Hi! I have bad news. It's only sort of bad actually. Not really all that tragic, but it does throw a wrench in my best-laid plans. I had two brilliant plans cooking, as you probably have picked up in recent posts. One was a great scheme to remedy my current joblessness and the other is about my living accommodations.
First the jobs. It looks as though hotdog verkauferin's around here have to speak German, which pretty much eliminates that career from my near future. I am, however, applying in general to Adecco and perhaps they will need an English speaker for something soon. (I think monolingualism should be considered a handicap eligible for disabled-person benefits).
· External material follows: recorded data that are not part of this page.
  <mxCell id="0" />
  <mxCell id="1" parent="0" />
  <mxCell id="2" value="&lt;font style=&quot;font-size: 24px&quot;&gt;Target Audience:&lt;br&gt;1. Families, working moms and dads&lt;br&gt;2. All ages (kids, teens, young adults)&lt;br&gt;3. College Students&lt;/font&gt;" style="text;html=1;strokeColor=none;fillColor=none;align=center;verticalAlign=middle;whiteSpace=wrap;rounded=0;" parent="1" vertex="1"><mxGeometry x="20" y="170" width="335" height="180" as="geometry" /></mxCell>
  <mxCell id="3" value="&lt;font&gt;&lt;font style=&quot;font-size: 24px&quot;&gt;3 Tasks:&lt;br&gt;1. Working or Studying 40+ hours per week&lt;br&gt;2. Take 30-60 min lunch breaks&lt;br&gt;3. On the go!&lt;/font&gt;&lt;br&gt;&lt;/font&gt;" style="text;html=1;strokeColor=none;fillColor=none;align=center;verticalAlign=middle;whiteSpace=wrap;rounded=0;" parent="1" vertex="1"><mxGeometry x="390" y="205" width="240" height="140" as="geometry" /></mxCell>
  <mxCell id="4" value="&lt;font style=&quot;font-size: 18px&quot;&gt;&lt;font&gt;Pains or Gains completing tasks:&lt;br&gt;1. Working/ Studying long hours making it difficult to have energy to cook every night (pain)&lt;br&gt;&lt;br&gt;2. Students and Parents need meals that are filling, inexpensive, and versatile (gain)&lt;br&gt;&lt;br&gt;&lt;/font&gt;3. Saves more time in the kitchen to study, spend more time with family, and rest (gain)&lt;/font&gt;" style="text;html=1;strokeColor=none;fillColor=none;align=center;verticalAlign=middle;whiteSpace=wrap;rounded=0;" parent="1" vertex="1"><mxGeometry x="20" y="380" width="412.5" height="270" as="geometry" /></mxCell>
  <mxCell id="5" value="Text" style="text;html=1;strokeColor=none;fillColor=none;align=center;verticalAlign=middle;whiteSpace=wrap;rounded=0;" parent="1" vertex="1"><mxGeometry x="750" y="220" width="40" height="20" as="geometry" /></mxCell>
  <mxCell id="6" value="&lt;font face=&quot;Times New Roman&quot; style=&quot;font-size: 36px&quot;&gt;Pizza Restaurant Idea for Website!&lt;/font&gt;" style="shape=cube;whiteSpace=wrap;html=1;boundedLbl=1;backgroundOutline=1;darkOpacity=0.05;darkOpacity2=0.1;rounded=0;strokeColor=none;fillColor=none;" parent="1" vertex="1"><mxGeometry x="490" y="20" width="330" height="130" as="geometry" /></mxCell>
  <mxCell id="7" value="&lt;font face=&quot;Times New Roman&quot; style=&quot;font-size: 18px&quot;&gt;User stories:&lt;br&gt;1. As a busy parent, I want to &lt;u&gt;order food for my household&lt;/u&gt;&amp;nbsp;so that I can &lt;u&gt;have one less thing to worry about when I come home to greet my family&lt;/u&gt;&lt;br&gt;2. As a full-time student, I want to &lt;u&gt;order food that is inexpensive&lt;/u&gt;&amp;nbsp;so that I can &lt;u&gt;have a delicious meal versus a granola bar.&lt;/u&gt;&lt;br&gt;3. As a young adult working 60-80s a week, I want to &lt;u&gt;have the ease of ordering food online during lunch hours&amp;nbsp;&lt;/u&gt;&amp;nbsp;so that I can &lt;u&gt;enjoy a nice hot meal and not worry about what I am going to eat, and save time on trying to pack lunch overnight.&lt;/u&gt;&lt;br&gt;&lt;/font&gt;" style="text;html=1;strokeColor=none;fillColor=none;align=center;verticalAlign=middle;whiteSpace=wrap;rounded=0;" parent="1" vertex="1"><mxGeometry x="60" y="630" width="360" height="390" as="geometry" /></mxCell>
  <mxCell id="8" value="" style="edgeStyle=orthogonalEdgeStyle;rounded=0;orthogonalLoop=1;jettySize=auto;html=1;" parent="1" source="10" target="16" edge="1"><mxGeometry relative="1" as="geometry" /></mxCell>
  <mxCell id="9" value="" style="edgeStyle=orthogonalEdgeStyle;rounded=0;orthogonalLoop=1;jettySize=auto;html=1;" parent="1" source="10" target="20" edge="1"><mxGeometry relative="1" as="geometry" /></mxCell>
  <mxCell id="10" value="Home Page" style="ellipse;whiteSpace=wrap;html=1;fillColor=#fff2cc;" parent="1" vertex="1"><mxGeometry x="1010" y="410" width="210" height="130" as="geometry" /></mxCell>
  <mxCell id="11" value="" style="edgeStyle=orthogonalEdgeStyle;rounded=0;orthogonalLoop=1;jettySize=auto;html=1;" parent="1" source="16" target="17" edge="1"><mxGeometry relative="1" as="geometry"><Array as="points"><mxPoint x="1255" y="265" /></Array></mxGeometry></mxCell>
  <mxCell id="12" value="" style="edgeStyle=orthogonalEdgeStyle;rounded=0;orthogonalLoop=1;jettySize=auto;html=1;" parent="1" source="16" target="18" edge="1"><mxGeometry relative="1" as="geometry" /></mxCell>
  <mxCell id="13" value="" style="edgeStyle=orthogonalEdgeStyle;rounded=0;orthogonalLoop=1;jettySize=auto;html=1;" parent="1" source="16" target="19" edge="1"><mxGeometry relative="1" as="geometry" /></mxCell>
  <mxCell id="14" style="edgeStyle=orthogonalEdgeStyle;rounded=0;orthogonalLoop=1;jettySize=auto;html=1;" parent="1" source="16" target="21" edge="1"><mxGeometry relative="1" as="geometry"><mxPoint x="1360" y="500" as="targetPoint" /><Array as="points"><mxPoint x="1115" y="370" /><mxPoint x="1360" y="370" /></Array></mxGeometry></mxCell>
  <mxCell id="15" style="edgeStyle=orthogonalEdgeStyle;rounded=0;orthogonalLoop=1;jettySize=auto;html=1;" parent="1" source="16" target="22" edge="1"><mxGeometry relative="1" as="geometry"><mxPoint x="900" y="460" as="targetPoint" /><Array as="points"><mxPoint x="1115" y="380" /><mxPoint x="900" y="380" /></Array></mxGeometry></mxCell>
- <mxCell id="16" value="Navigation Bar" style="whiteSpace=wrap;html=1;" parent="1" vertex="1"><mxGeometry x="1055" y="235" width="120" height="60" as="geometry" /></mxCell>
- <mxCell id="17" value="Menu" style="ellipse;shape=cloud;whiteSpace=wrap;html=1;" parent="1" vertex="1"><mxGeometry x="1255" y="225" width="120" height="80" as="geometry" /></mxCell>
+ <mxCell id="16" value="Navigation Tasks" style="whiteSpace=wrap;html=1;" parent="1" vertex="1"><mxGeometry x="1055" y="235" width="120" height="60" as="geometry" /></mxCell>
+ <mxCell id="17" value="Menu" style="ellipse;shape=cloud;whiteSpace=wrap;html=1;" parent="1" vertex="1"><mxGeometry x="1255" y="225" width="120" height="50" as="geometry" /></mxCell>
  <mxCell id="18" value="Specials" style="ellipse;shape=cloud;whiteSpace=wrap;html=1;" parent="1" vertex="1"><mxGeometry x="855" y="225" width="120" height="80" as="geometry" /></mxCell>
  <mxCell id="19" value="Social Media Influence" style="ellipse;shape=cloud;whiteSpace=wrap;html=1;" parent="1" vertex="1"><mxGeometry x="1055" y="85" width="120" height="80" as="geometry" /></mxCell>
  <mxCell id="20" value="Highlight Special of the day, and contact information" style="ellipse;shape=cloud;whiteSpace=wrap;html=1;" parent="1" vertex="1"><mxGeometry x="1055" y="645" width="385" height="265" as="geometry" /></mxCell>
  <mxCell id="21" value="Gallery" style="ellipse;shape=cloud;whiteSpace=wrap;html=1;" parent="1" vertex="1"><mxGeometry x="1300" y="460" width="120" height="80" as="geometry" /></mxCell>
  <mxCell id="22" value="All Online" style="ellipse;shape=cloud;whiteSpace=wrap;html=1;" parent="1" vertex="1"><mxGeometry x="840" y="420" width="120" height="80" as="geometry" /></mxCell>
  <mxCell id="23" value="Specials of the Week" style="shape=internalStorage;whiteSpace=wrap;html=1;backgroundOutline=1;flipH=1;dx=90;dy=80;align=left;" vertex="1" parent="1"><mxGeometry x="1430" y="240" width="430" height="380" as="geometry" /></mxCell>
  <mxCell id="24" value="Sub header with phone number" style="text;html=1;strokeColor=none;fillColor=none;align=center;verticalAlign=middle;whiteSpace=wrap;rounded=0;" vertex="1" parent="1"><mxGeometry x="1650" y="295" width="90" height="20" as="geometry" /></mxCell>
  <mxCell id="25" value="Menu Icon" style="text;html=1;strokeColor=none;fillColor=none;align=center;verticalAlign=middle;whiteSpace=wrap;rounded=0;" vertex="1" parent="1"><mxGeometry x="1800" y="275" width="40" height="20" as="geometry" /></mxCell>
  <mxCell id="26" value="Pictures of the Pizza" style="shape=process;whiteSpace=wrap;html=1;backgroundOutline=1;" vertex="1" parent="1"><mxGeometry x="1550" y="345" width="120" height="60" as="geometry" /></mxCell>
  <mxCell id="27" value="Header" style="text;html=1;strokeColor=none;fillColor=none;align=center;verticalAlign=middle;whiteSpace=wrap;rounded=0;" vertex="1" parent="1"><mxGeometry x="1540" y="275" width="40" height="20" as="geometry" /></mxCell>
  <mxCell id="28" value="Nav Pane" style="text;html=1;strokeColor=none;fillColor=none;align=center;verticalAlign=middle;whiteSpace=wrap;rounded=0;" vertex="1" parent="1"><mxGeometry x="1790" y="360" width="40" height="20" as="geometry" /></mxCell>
I called the Adecco office in Hillsboro to see if they could just sorta forward all my information over to the Switzerland office, or "re-activate" me in this region, but their databases are by country and I have to reapply in Switzerland as a new hire. How inconvenient!
As far as other job leads go, professional fishing guide is not looking promising, but I did apply today to be an English conversation partner, and I emailed my prof to find out what the scoop is on this nebulous editing position. So that's jobs.
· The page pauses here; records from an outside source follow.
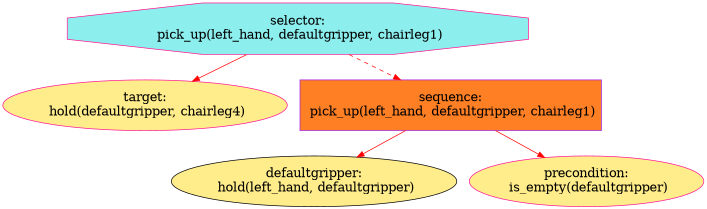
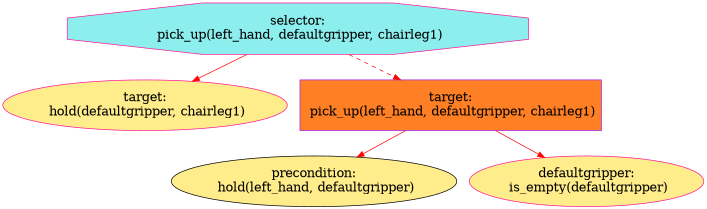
  digraph {
    fontname="DejaVu Serif"
    ordering=out
    node [color=deeppink fillcolor=lightgoldenrod1 fontcolor=black fontname="DejaVu Serif" fontsize=18 shape=ellipse style=filled]
    edge [color=red fontname="DejaVu Serif" style=solid]
    n1 [fillcolor=darkslategray2 label="selector:\n pick_up(left_hand, defaultgripper, chairleg1)" shape=octagon]
-   n2 [height=1.0 label="target:\n hold(defaultgripper, chairleg4)"]
-   n3 [color=purple fillcolor=chocolate1 height=1.0 label="sequence:\n pick_up(left_hand, defaultgripper, chairleg1)" shape=box]
-   n4 [color=black height=1.0 label="defaultgripper:\n hold(left_hand, defaultgripper)"]
-   n5 [height=1.0 label="precondition:\n is_empty(defaultgripper)"]
+   n2 [height=1.0 label="target:\n hold(defaultgripper, chairleg1)"]
+   n3 [color=purple fillcolor=chocolate1 height=1.0 label="target:\n pick_up(left_hand, defaultgripper, chairleg1)" shape=box]
+   n4 [color=black height=1.0 label="precondition:\n hold(left_hand, defaultgripper)"]
+   n5 [height=1.0 label="defaultgripper:\n is_empty(defaultgripper)"]
    n1 -> n2
    n1 -> n3 [style=dashed]
    n3 -> n4
    n3 -> n5
  }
Housing is the other issue at hand. The place I thought I was going to move to has fallen through, so I'm back on the hunt again, looking for someplace cheaper and closer to school, and where I can have guests more freely. This isn't an urgent need, since obviously I have a place to live right now and I'm not being forced to leave. But I did kinda give notice...or strong indication anyway that I would be making my exit sometime around July. And although it's tempting now to change my mind (since I don't have anywhere lined up), all the reasons for wanting to move are still there, so I think I'm going to stick with that plan and find someplace to go.
If all else fails on both the job and the housing hunts, it's like I've been saying for years: being a bum really isn't that bad. It's all about choosing the right street corner. And, I'd say now that I'm in the land of trains and trams, becoming a hobo--the romantic version of bumhood--is a real possibility.